Chi era Telys? E’ stato definito «un tiranno di stampo o estrazione democratica», giunto al potere con una rivolta popolare, dunque in maniera diversa dai “dittatori” tradizionali, che  generalmente conquistavano il potere con un colpo di stato, appoggiandosi all’esercito. La sua politica fu di scontro totale con il potere oligarchico, tant’è che scacciò dalla città 500 ricchi aristocratici, confiscandone i beni, ed avviò una vera e propria rivoluzione sociale su basi anti-plutocratiche.
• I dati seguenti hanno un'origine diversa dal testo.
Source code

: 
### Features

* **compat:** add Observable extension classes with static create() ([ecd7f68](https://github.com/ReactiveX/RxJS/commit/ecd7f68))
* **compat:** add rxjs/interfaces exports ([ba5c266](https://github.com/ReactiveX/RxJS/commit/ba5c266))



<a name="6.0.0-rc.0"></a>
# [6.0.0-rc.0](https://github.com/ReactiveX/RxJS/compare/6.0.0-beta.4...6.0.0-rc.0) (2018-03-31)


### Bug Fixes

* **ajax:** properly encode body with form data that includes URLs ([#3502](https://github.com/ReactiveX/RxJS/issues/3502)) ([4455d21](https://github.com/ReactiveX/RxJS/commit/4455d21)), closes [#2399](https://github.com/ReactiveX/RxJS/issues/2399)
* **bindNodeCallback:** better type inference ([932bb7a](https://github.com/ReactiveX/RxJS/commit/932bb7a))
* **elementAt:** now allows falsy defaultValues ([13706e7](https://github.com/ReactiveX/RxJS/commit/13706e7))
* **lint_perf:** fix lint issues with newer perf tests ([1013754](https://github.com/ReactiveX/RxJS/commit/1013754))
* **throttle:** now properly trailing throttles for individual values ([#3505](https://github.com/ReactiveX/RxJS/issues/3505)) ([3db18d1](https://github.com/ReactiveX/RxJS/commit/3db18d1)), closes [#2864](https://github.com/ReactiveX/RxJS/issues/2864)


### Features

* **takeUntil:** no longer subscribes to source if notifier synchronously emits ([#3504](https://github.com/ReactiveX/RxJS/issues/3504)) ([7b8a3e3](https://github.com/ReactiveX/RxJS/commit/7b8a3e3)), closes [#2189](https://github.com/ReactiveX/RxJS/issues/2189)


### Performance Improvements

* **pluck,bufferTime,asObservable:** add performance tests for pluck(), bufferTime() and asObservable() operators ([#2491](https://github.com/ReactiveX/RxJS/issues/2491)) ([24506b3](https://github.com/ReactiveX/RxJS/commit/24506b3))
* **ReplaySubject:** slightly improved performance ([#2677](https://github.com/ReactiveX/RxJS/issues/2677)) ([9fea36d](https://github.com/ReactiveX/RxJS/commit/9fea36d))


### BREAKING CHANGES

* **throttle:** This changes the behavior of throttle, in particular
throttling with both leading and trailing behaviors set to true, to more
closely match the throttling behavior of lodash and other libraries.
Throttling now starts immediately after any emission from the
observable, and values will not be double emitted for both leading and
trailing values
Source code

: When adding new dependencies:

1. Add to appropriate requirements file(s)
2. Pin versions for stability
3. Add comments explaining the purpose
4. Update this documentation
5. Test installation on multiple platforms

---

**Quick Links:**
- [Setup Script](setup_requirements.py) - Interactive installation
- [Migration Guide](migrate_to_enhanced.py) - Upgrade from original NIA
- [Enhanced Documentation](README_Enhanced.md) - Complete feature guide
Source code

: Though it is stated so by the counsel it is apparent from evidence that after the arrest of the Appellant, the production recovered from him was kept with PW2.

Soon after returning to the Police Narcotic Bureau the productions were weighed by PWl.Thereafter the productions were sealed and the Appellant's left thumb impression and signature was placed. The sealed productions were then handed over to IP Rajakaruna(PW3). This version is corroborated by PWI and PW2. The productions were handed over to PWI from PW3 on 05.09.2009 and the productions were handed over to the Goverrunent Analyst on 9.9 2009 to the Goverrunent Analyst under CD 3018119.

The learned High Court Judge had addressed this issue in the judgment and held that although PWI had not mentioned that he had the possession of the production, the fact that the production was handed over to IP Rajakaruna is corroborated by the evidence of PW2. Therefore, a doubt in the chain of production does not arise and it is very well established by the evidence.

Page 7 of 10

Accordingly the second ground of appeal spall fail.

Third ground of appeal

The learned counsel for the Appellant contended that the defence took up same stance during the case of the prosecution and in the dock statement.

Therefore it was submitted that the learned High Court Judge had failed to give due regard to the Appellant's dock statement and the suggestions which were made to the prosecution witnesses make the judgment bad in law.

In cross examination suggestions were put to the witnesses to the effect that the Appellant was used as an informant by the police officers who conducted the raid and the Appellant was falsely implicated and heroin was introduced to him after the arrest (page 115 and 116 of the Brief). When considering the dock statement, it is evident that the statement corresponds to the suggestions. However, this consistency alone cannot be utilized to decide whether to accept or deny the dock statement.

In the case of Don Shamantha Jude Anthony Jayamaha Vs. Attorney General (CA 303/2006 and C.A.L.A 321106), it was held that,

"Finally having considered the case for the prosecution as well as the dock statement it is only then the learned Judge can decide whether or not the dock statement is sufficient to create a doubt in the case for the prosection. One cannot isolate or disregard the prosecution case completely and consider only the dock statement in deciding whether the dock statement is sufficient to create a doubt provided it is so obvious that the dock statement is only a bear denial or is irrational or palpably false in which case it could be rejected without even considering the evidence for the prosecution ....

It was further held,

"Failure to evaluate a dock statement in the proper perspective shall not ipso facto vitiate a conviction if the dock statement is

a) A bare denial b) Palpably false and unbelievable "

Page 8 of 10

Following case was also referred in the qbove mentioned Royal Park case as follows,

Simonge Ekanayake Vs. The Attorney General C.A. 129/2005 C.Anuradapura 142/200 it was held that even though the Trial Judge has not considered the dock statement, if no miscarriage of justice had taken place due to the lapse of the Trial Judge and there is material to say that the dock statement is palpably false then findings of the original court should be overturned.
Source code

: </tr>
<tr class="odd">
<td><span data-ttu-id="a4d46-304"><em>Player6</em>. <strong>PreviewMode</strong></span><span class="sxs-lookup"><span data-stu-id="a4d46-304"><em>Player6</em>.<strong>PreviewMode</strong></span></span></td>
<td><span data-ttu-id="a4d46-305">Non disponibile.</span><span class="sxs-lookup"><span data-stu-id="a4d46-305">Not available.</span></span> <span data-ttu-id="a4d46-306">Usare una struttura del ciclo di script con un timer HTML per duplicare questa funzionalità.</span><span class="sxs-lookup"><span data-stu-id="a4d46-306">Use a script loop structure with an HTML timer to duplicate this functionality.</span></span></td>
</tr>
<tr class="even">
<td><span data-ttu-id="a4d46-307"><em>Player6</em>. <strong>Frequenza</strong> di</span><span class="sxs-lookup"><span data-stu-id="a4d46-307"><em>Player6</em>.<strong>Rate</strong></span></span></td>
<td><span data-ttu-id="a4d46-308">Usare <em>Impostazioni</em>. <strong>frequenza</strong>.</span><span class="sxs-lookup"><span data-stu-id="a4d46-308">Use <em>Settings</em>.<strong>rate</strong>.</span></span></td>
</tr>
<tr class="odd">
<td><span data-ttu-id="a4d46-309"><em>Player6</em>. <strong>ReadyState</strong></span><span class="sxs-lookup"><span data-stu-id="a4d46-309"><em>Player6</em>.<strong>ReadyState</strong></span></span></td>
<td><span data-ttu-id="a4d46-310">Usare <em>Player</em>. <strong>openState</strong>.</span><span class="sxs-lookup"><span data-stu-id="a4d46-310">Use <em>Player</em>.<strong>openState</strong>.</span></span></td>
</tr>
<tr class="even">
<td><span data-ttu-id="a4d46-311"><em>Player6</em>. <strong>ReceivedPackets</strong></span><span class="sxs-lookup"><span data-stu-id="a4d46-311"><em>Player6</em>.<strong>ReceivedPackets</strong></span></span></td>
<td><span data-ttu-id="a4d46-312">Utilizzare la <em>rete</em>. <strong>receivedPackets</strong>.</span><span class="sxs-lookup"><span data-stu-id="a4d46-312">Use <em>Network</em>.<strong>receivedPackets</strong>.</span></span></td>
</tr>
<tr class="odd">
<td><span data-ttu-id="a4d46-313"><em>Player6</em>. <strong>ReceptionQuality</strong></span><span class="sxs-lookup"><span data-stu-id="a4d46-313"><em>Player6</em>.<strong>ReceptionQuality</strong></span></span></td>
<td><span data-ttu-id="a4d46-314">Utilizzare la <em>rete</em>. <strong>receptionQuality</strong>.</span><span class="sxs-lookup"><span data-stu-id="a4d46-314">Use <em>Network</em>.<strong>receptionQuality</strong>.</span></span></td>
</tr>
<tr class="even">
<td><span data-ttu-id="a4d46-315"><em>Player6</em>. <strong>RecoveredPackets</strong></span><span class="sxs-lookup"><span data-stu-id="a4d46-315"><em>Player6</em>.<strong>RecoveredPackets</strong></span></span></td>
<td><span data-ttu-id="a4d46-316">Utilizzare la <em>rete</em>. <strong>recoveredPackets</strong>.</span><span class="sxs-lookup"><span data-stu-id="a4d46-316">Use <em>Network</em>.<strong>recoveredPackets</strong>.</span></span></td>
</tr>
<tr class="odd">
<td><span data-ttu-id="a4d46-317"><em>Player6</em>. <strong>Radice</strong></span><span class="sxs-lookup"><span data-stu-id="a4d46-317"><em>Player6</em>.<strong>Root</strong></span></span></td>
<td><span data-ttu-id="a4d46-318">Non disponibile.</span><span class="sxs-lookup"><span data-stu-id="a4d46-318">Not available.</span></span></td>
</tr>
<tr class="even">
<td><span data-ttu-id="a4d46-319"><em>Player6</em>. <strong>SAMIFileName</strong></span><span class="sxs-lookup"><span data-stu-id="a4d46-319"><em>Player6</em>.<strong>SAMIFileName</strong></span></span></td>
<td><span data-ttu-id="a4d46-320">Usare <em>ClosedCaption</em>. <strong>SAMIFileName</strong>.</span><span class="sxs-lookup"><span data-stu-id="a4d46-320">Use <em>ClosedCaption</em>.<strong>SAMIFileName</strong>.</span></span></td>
Gli esuli, com’è noto, trovarono rifugio a Crotone e questo costituì il casus belli che fece esplodere il conflitto tra le due città.

La battaglia finale sarebbe avvenuta nel 510 a.C., in un’area compresa tra la città di Lacinia e l’attuale Piana di Sibari, nei pressi del fiume Traente. Crotone si impose con le sue armate guidate da  Milone, l’atleta olimpionico plurivittorioso divenuto  stratega dell’esercito. La città viene distrutta e cancellata definitivamente con la deviazione del letto del fiume Crati sull’abitato.

La sconfitta di Sibari  fu dovuta senza dubbio ad interventi esterni. In occasione della battaglia, fu chiamato infatti Dorieo, figlio della prima moglie di Anassandrida, re di Sparta, che  giunse con le sue truppe  su esplicita richiesta d’aiuto di Crotone.

Il sito archeologico di Sibari

Il sito archeologico di Sibari è ubicato sulla costa Ionica della Calabria a breve distanza dalla foce del Fiume Crati. Questa parte del territorio calabro, nota topograficamente come sibaritide vide il sorgere, lo sviluppo e l’espansione e poi il declino della grande polis di Sibari; qui furono impiantati, in epoche successive alla distruzione della città greca, sovrapponendosi in parte alle sue rovine, prima il centro ellenistico di Thurii e poi quello romano di Copia. Questa eccezionale stratificazione fa di Sibari uno dei siti più estesi ed importanti del Mediterraneo di età arcaica e classica. L’area del parco archeologico è divisa in settori, ognuno dei quali è identificato con il nome del cantiere di scavo: Parco del Cavallo, Prolungamento Strada, Casabianca, Stombi. Tutti i settori, tranne quello di Stombi, sono visitabili. La visita al Parco Archeologico della Sibaritide rappresenta un percorso a ritroso nel tempo che dalla tarda antichità e dall’età romana scende ai livelli della Sibari arcaica di VIII secolo a.C.; bisogna però tener presente che, tranne poche eccezioni, i livelli più profondi e quindi più antichi non sono visibili e che quanto è in luce rappresenta la fase più recente, cioè quella della città romana di Copia.

Il Museo

Inaugurato nel 1996, il Museo della Sibaritide ospita interessanti reperti di epoca greca e romana (vasellame, lamine d’oro, sculture e decorazioni in terracotta), ma anche materiali recuperati in tombe indigene dell’età del Ferro e manufatti di provenienza greca, fenicia ed egiziana a testimonianza degli intensi traffici marittimi dell’epoca.